> _Exercise goal_
Rewrite the text of every record below as one numbered list, one line per item, with blank lines and the pictures left out.

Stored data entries

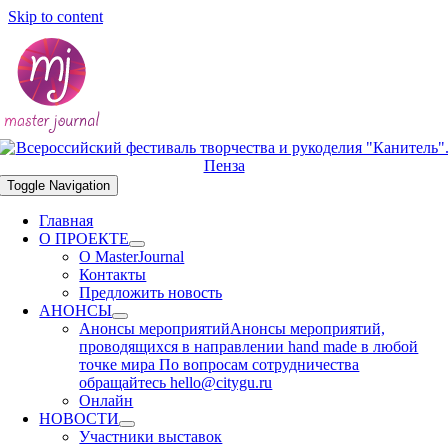
Skip to content
Toggle Navigation
Главная
О ПРОЕКТЕ
О MasterJournal
Контакты
Предложить новость
АНОНСЫ
Анонсы мероприятий
Анонсы мероприятий,
проводящихся в направлении hand made в любой
точке мира По вопросам сотрудничества
обращайтесь hello@citygu.ru
Онлайн
НОВОСТИ
Участники выставок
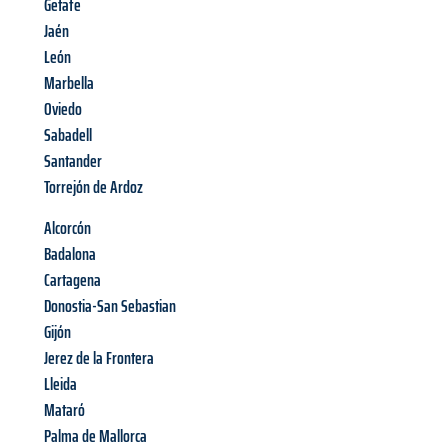
Getafe
Jaén
León
Marbella
Oviedo
Sabadell
Santander
Torrejón de Ardoz
Alcorcón
Badalona
Cartagena
Donostia-San Sebastian
Gijón
Jerez de la Frontera
Lleida
Mataró
Palma de Mallorca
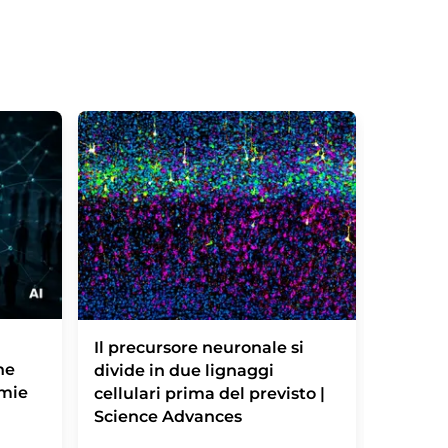
Gravi r
Il precursore neuronale si
he
attribu
divide in due lignaggi
emie
immuno
cellulari prima del previsto |
Science Advances
Livelli e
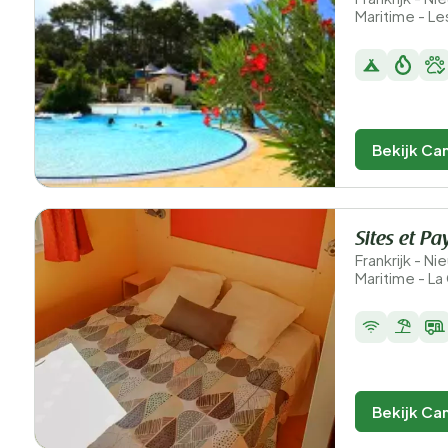
Maritime - L
Bekijk Ca
Sites et Pa
Frankrijk - N
Maritime - L
Bekijk Ca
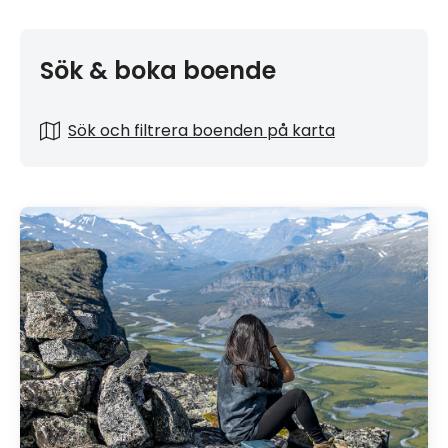
Sök & boka boende
Sök och filtrera boenden på karta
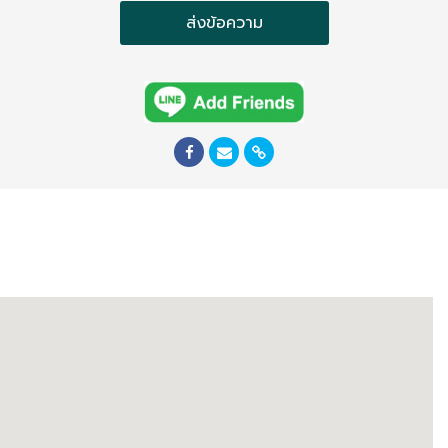
ส่งข้อความ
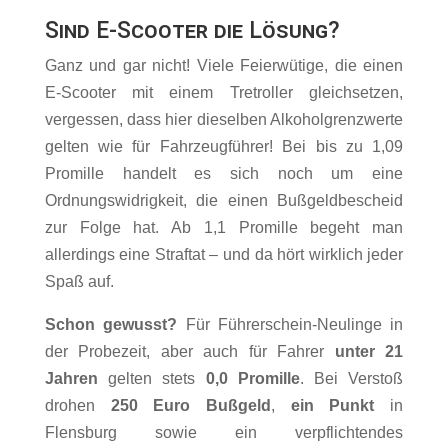
Sind E-Scooter die Lösung?
Ganz und gar nicht! Viele Feierwütige, die einen
E-Scooter mit einem Tretroller gleichsetzen,
vergessen, dass hier dieselben Alkoholgrenzwerte
gelten wie für Fahrzeugführer! Bei bis zu 1,09
Promille handelt es sich noch um eine
Ordnungswidrigkeit, die einen Bußgeldbescheid
zur Folge hat. Ab 1,1 Promille begeht man
allerdings eine Straftat – und da hört wirklich jeder
Spaß auf.
Schon gewusst?
Für Führerschein-Neulinge in
der Probezeit, aber auch für Fahrer
unter 21
Jahren
gelten stets
0,0 Promille
. Bei Verstoß
drohen
250 Euro Bußgeld
,
ein Punkt
in
Flensburg sowie ein verpflichtendes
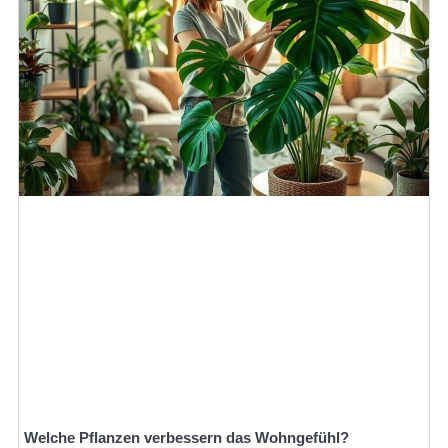
Welche Pflanzen verbessern das Wohngefühl?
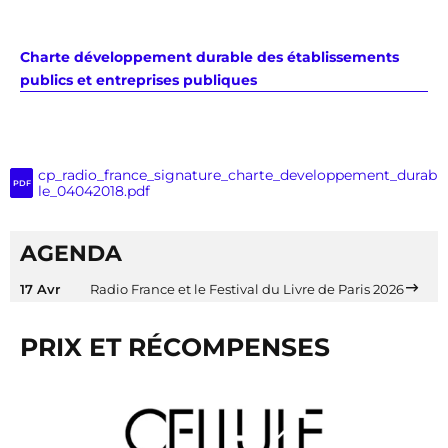
Charte développement durable des établissements
publics et entreprises publiques
cp_radio_france_signature_charte_developpement_durab
PDF
le_04042018.pdf
AGENDA
17 Avr
Radio France et le Festival du Livre de Paris 2026
PRIX ET RÉCOMPENSES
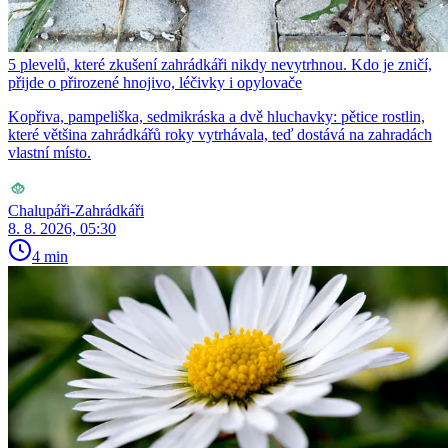
5 plevelů, které zkušení zahrádkáři nikdy nevytrhnou. Kdo je zničí,
přijde o přirozené hnojivo, léčivky i opylovače
Kopřiva, pampeliška, sedmikráska a dvě hluchavky: pětice rostlin,
které většina zahrádkářů roky vytrhávala, teď dostává na zahradách
vlastní místo.
Chalupáři-Zahrádkáři
8. 8. 2026, 05:30
4 min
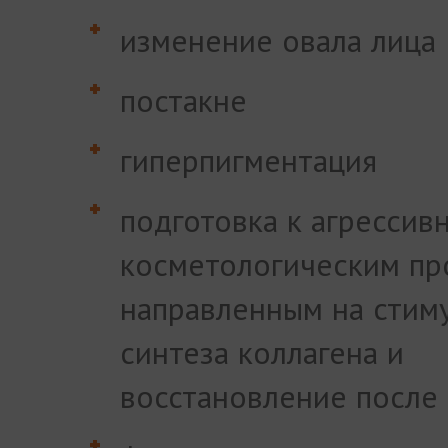
изменение овала лица
постакне
гиперпигментация
подготовка к агрессив
косметологическим пр
направленным на стим
синтеза коллагена и
восстановление после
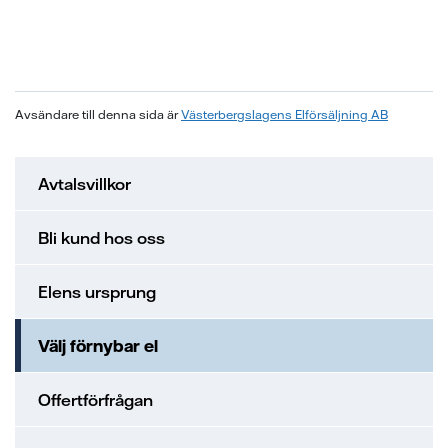
Avsändare till denna sida är
Västerbergslagens Elförsäljning AB
Avtalsvillkor
Bli kund hos oss
Elens ursprung
Välj förnybar el
Offertförfrågan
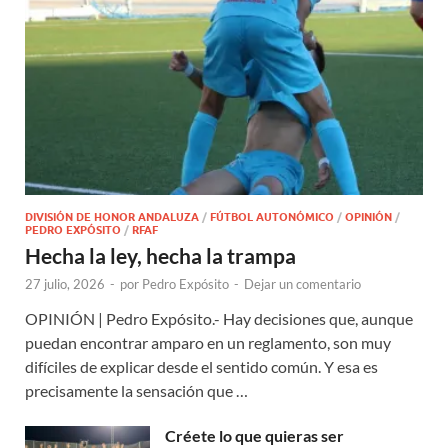
DIVISIÓN DE HONOR ANDALUZA
/
FÚTBOL AUTONÓMICO
/
OPINIÓN
/
PEDRO EXPÓSITO
/
RFAF
Hecha la ley, hecha la trampa
27 julio, 2026
-
por
Pedro Expósito
-
Dejar un comentario
OPINIÓN | Pedro Expósito.- Hay decisiones que, aunque
puedan encontrar amparo en un reglamento, son muy
difíciles de explicar desde el sentido común. Y esa es
precisamente la sensación que …
Créete lo que quieras ser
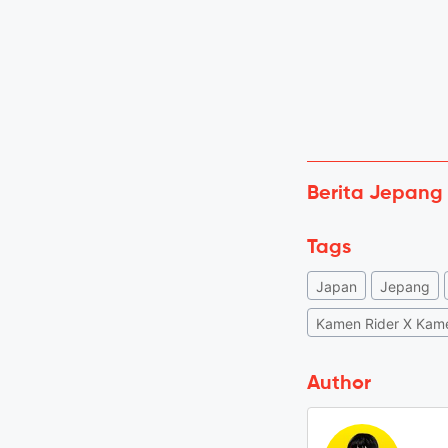
Berita Jepang
Tags
Japan
Jepang
Kamen Rider X Kame
Author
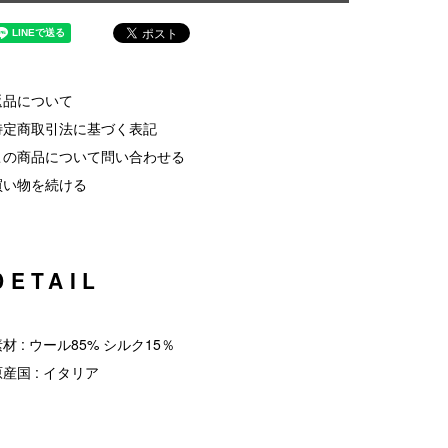
返品について
特定商取引法に基づく表記
この商品について問い合わせる
買い物を続ける
DETAIL
材 : ウール85% シルク15％
原産国 : イタリア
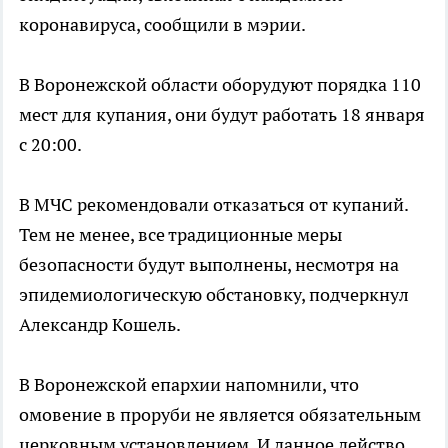
коронавируса, сообщили в мэрии.
В Воронежской области оборудуют порядка 110
мест для купания, они будут работать 18 января
с 20:00.
В МЧС рекомендовали отказаться от купаний.
Тем не менее, все традиционные меры
безопасности будут выполнены, несмотря на
эпидемиологическую обстановку, подчеркнул
Александр Кошель.
В Воронежской епархии напомнили, что
омовение в проруби не является обязательным
церковным установлением. И данное действо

> _Exercise answer_
1. Skip to content
2. Toggle Navigation
3. Главная
4. О ПРОЕКТЕ
5. О MasterJournal
6. Контакты
7. Предложить новость
8. АНОНСЫ
9. Анонсы мероприятий
10. Анонсы мероприятий,
11. проводящихся в направлении hand made в любой
12. точке мира По вопросам сотрудничества
13. обращайтесь hello@citygu.ru
14. Онлайн
15. НОВОСТИ
16. Участники выставок
17. Getafe
18. Jaén
19. León
20. Marbella
21. Oviedo
22. Sabadell
23. Santander
24. Torrejón de Ardoz
25. Alcorcón
26. Badalona
27. Cartagena
28. Donostia-San Sebastian
29. Gijón
30. Jerez de la Frontera
31. Lleida
32. Mataró
33. Palma de Mallorca
34. Gravi r
35. Il precursore neuronale si
36. he
37. attribu
38. divide in due lignaggi
39. emie
40. immuno
41. cellulari prima del previsto |
42. Science Advances
43. Livelli e
44. Maritime - L
45. Bekijk Ca
46. Sites et Pa
47. Frankrijk - N
48. Maritime - L
49. Bekijk Ca
50. Sök & boka boende
51. Sök och filtrera boenden på karta
52. ส่งข้อความ
53. Sind E-Scooter die Lösung?
54. Ganz und gar nicht! Viele Feierwütige, die einen
55. E-Scooter mit einem Tretroller gleichsetzen,
56. vergessen, dass hier dieselben Alkoholgrenzwerte
57. gelten wie für Fahrzeugführer! Bei bis zu 1,09
58. Promille handelt es sich noch um eine
59. Ordnungswidrigkeit, die einen Bußgeldbescheid
60. zur Folge hat. Ab 1,1 Promille begeht man
61. allerdings eine Straftat – und da hört wirklich jeder
62. Spaß auf.
63. Schon gewusst?
64. Für Führerschein-Neulinge in
65. der Probezeit, aber auch für Fahrer
66. unter 21
67. Jahren
68. gelten stets
69. 0,0 Promille
70. . Bei Verstoß
71. drohen
72. 250 Euro Bußgeld
73. ,
74. ein Punkt
75. in
76. Flensburg sowie ein verpflichtendes
77. Welche Pflanzen verbessern das Wohngefühl?
78. Charte développement durable des établissements
79. publics et entreprises publiques
80. cp_radio_france_signature_charte_developpement_durab
81. PDF
82. le_04042018.pdf
83. AGENDA
84. 17 Avr
85. Radio France et le Festival du Livre de Paris 2026
86. PRIX ET RÉCOMPENSES
87. 5 plevelů, které zkušení zahrádkáři nikdy nevytrhnou. Kdo je zničí,
88. přijde o přirozené hnojivo, léčivky i opylovače
89. Kopřiva, pampeliška, sedmikráska a dvě hluchavky: pětice rostlin,
90. které většina zahrádkářů roky vytrhávala, teď dostává na zahradách
91. vlastní místo.
92. Chalupáři-Zahrádkáři
93. 8. 8. 2026, 05:30
94. 4 min
95. изменение овала лица
96. постакне
97. гиперпигментация
98. подготовка к агрессив
99. косметологическим пр
100. направленным на стим
101. синтеза коллагена и
102. восстановление после
103. Avsändare till denna sida är
104. Västerbergslagens Elförsäljning AB
105. Avtalsvillkor
106. Bli kund hos oss
107. Elens ursprung
108. Välj förnybar el
109. Offertförfrågan
110. DIVISIÓN DE HONOR ANDALUZA
111. /
112. FÚTBOL AUTONÓMICO
113. /
114. OPINIÓN
115. /
116. PEDRO EXPÓSITO
117. /
118. RFAF
119. Hecha la ley, hecha la trampa
120. 27 julio, 2026
121. -
122. por
123. Pedro Expósito
124. -
125. Dejar un comentario
126. OPINIÓN | Pedro Expósito.- Hay decisiones que, aunque
127. puedan encontrar amparo en un reglamento, son muy
128. difíciles de explicar desde el sentido común. Y esa es
129. precisamente la sensación que …
130. Créete lo que quieras ser
131. Berita Jepang
132. Tags
133. Japan
134. Jepang
135. Kamen Rider X Kame
136. Author
137. 返品について
138. 特定商取引法に基づく表記
139. この商品について問い合わせる
140. 買い物を続ける
141. DETAIL
142. 材 : ウール85% シルク15％
143. 原産国 : イタリア
144. коронавируса, сообщили в мэрии.
145. В Воронежской области оборудуют порядка 110
146. мест для купания, они будут работать 18 января
147. с 20:00.
148. В МЧС рекомендовали отказаться от купаний.
149. Тем не менее, все традиционные меры
150. безопасности будут выполнены, несмотря на
151. эпидемиологическую обстановку, подчеркнул
152. Александр Кошель.
153. В Воронежской епархии напомнили, что
154. омовение в проруби не является обязательным
155. церковным установлением. И данное действо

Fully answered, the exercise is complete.